4. De curator heeft ter zitting in hoger beroep medegedeeld dat zij zich heeft laten informeren omtrent haar rol ten aanzien van de niet-vermogensrechtelijke belangen van [curanda] en dat zij aan de hand daarvan heeft besloten zich ten aanzien van deze belangen lijdelijk op te stellen. Bij een mogelijk verzoek om toestemming omtrent het aanvangen of beëindigen van een medische verrichting zal zij zich dan ook in de eerste plaats laten leiden door de behandelend arts van [curanda] en in de tweede plaats door de echtgenoot van [curanda]. De curator stelt dat aangelegenheden betreffende medische verrichtingen nog niet aan de orde zijn geweest. De curator betwist in dat verband dat aan haar toestemming is gevraagd voor het plaatsen van een zogenaamde peg-sonde bij [curanda] en dat zij deze toestemming heeft geweigerd, zoals de ouders stellen. De curator stelt dat zij eerst ter zitting in hoger beroep de wens van de ouders tot plaatsing van die sonde heeft vernomen. De curator geeft aan dat zij zich thans er nog op beraadt om zich voor wat betreft de niet-vermogensrechtelijke belangen te laten bijstaan door een onafhankelijke deskundige derde. De curator onderkent dat een voorziening getroffen moet worden voor het geval in de toekomst medische verrichtingen aan de orde zijn die de ouders en de echtgenoot verdeeld houden.
5. [belanghebbende 3] heeft ter zitting in hoger beroep medegedeeld zich betrokken te voelen bij de moeilijke situatie waarin de ouders, [geïntimeerde] en [curanda] zijn komen te verkeren. Hij heeft aangegeven te verwachten sneller en beter bereikbaar te zijn dan Haak en heeft -in zijn brief van 9 april 2003 aan de ouders- kenbaar gemaakt zowel op juridisch als medisch gebied te kunnen rekenen op advies van deskundige derden.

| Aangeleverde gegevens |

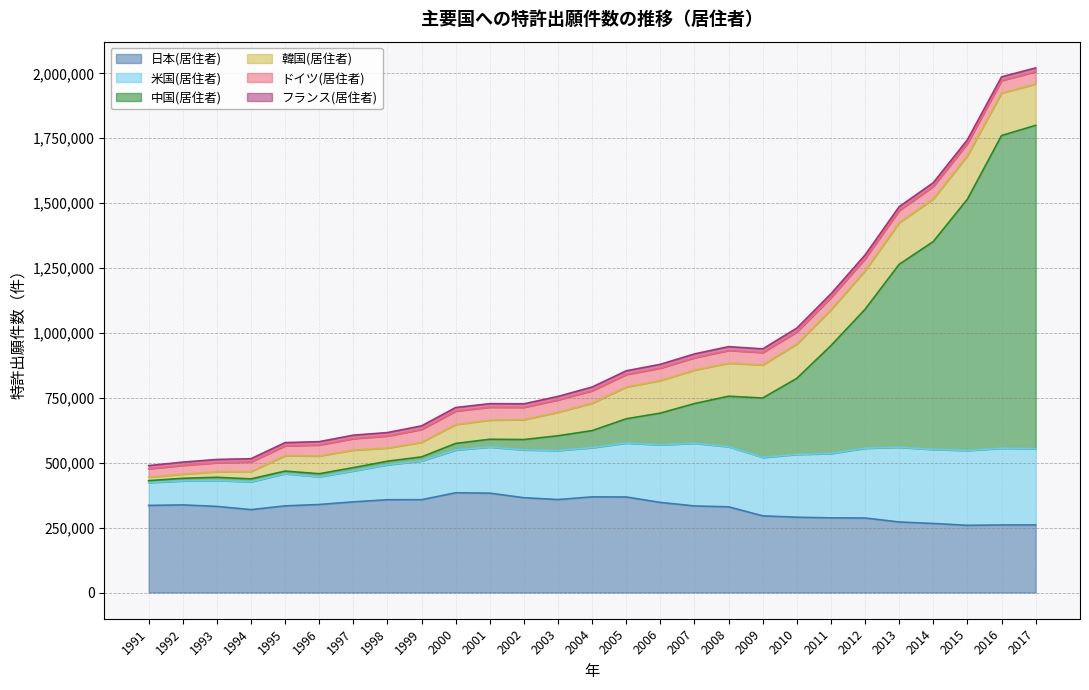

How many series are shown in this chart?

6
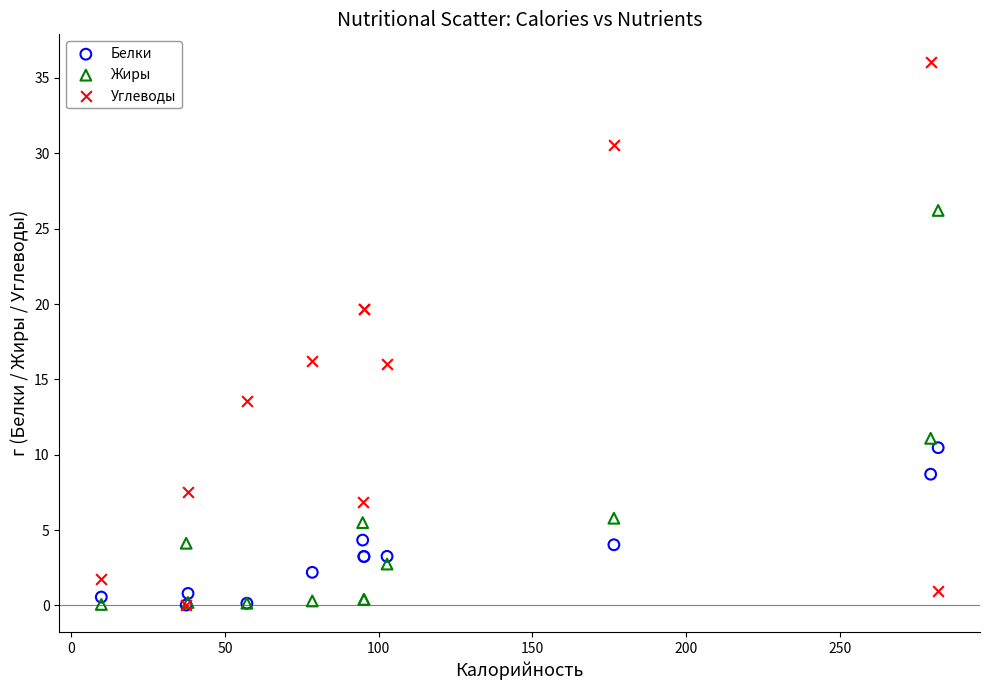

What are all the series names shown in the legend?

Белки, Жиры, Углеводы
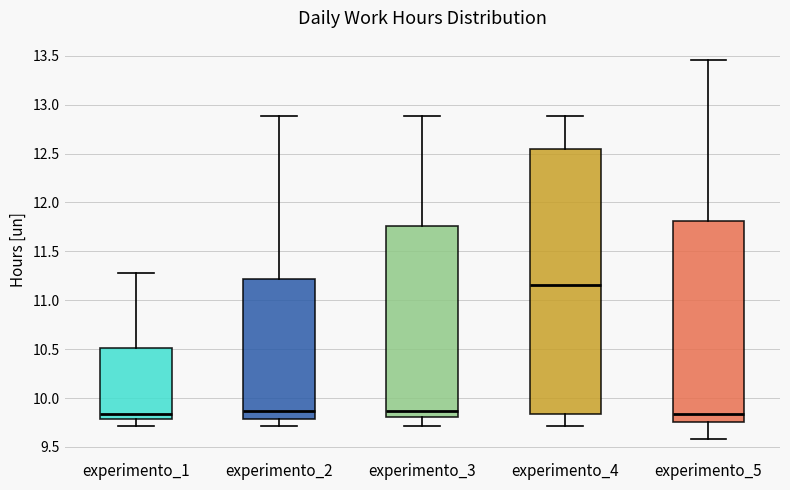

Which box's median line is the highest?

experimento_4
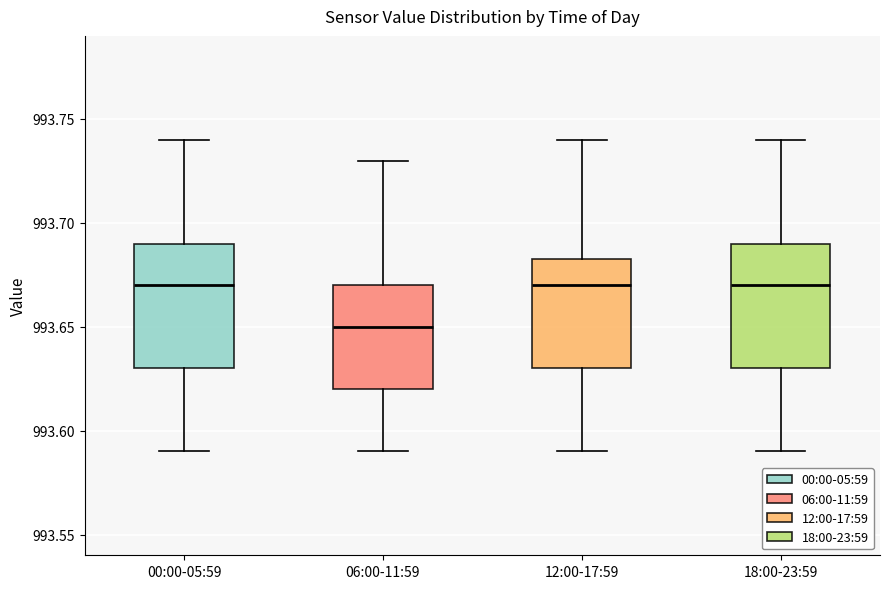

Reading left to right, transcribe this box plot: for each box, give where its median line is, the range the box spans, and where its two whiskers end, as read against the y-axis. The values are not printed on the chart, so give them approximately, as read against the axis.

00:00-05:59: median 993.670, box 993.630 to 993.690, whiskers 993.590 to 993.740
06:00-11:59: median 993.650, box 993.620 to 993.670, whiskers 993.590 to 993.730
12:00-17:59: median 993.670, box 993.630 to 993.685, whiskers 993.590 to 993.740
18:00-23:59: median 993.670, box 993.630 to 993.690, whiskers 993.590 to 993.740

| Opdracht |
Zet de brontekst over de curatele voort vanaf de laatste zin die erin staat.

| Resultaat |
6. Het onder curatele stellen wegens een geestelijke stoornis is een maatregel gericht op bescherming van de belangen van de onder curatele gestelde. Het gaat daarbij niet alleen om de vermogensrechtelijke belangen van de onder curatele gestelde maar ook om de niet-vermogensrechtelijke belangen van de onder curatele gestelde. Bij deze niet-vermogensrechtelijke belangen gaat het -ingevolge het bepaalde in artikel 1:381 lid 4 BW- meer in het bijzonder om aangelegenheden betreffende verzorging, verpleging, (medische) behandeling en begeleiding.
7. Uit de van overeenkomstige toepassing verklaarde artikelen 1:453 en 1:454 BW -welke artikelen het mentorschap betreffen- dient de curator de onder curatele gestelde in beginsel te vertegenwoordigen in aangelegenheden betreffende diens verzorging, verpleging, (medische) behandeling en begeleiding, indien deze niet tot een redelijke waardering van zijn belangen ter zake in staat kan worden geacht. Aannemelijk is dat de onder curatele gestelde [curanda] in de onderhavige situatie niet in staat is tot een redelijke waardering van haar belangen zodat de curator ook als vertegenwoordiger van c.q. in de plaats van [curanda] dient op te treden bij -kort gezegd- voornoemde aangelegenheden.
8. Uit de stukken en de behandeling ter zitting in hoger beroep is gebleken dat de strijd tussen de ouders en [geïntimeerde] omtrent de benoeming van een curator over [curanda] in de kern betreft de vraag of (met de benoeming van Haak tot curator) op voldoende wijze is voorzien in bescherming van de niet-vermogensrechtelijke belangen van [curanda] in het bijzonder wat betreft het geven of onthouden van toestemming voor het aanvangen of beëindigen van een (noodzakelijk te achten) medische behandeling.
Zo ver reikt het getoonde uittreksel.